Theory Validation
Highlights
Validating the theory behind any optimization tool is essential to ensure its applicability in real-world mining operations. This page clarifies how MiningMath’s mathematical foundations are verified and what that means for planning reliability.
- Demonstrates how MiningMath’s optimization engine adheres to academic formulations, ensuring consistency with known theoretical frameworks.
- Offers transparency through replicable models and scripts, allowing professionals to test scenarios against expected behaviors.
- Supports trust in the results by aligning implementation logic with proven mathematical standards, reducing risk in practical decision-making.
MiningMath’s results are only possible due to its proprietary Math Programming Solver ©. It consists of a Mixed Integer Linear Programming (MILP) formulation and linearization methods that tackle the challenging non-linear aspects of the mining optimization. In addition, it has its own Branch & Cut algorithm, which provides more efficiency than standard MILP optimizers since it’s fine tuned to this specific optimization problem.
Another major advantage of MiningMath comes from the mathematical formulations based on surfaces (Goodwin et al., 2006; Marinho, 2013), instead of usual block precedences. Block precedence methods might lead to higher errors (Beretta and Marinho, 2014), providing slopes steeper (i.e. riskier, more optimistic) than requested. The use of surfaces eliminates these geotechnical errors and allows for block-by-block geotechnical zones, if needed.
These surface-based formulations allow MiningMath to include geometric constraints, and, consequently, find solutions that are closer to real mining operations. The user can guide geometries by including mining and bottom widths, mining lengths, maximum vertical advance rates, and forcing/restricting mining areas. You can better understand how each constraint interacts with all others here. Such constraints give freedom to the user to work, or not, with predefined cut-offs and pushbacks which might limit the space of potential solutions. An in-depth view of MiningMath’s formulations and algorithm can also be seen here.
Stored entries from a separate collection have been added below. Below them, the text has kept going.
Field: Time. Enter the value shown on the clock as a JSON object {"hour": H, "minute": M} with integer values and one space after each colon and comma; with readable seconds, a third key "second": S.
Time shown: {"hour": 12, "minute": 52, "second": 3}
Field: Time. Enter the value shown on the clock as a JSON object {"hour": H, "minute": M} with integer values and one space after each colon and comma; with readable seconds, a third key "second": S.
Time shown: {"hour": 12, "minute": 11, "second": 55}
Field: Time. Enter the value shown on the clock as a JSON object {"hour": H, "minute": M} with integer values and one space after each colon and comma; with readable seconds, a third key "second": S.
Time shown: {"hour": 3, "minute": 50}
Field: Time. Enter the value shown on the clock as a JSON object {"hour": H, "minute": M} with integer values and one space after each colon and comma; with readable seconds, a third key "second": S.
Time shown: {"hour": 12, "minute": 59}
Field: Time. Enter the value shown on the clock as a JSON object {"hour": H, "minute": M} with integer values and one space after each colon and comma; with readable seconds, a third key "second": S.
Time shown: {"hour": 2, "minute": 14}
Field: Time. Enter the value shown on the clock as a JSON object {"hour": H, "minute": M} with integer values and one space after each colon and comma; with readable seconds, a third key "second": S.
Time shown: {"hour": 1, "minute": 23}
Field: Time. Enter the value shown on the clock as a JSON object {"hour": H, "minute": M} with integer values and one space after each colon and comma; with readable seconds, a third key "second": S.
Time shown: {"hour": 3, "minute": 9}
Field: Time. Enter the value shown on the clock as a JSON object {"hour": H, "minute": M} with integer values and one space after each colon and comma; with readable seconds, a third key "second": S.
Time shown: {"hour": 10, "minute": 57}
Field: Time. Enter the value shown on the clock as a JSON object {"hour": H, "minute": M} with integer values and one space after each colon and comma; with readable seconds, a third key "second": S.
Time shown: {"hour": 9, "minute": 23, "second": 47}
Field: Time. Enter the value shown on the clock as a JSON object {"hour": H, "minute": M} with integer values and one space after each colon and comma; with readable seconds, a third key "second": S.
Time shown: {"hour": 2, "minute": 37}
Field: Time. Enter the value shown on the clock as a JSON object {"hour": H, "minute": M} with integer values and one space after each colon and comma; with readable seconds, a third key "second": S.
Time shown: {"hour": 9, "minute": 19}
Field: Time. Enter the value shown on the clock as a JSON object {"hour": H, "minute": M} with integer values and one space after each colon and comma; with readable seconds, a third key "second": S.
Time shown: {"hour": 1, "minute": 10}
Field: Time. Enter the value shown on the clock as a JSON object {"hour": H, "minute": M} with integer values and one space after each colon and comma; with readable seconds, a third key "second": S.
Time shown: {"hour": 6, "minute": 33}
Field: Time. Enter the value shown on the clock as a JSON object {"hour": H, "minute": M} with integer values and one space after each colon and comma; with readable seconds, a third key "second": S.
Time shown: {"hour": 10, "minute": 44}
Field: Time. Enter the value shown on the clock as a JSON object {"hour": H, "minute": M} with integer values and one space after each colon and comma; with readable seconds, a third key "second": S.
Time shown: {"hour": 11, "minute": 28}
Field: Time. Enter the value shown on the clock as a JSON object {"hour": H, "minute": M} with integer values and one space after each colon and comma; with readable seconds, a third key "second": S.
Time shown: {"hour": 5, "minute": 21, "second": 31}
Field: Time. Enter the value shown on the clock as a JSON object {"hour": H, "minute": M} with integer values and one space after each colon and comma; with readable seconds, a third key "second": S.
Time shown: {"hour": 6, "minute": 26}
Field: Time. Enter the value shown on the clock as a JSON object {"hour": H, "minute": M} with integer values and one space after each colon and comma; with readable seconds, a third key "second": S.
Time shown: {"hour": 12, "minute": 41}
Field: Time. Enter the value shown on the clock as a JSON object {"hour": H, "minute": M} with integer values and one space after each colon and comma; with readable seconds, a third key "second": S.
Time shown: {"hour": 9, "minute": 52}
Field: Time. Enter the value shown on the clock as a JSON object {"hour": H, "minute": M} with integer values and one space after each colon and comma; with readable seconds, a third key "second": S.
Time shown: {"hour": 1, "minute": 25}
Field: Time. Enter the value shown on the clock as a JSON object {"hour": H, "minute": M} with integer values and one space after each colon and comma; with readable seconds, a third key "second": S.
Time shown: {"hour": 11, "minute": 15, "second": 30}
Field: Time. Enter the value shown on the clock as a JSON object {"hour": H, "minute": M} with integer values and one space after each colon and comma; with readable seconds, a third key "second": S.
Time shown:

This approach (Figure 1) has been applied for years by clients, such as Vale, Rio Tinto, Codelco, Kinross, AMSA and MMG, with a growing number of licenses sold, press releases and academic research also proving the consistency of the implementation. With constant developments since 2013, MiningMath has reached a mature and robust state. It is the first and only singlestep mining optimization engine available in the market.
Figure 1: MiningMath’s approach. From block model to schedule in a single step solved by its proprietary Math Programming Solver ©.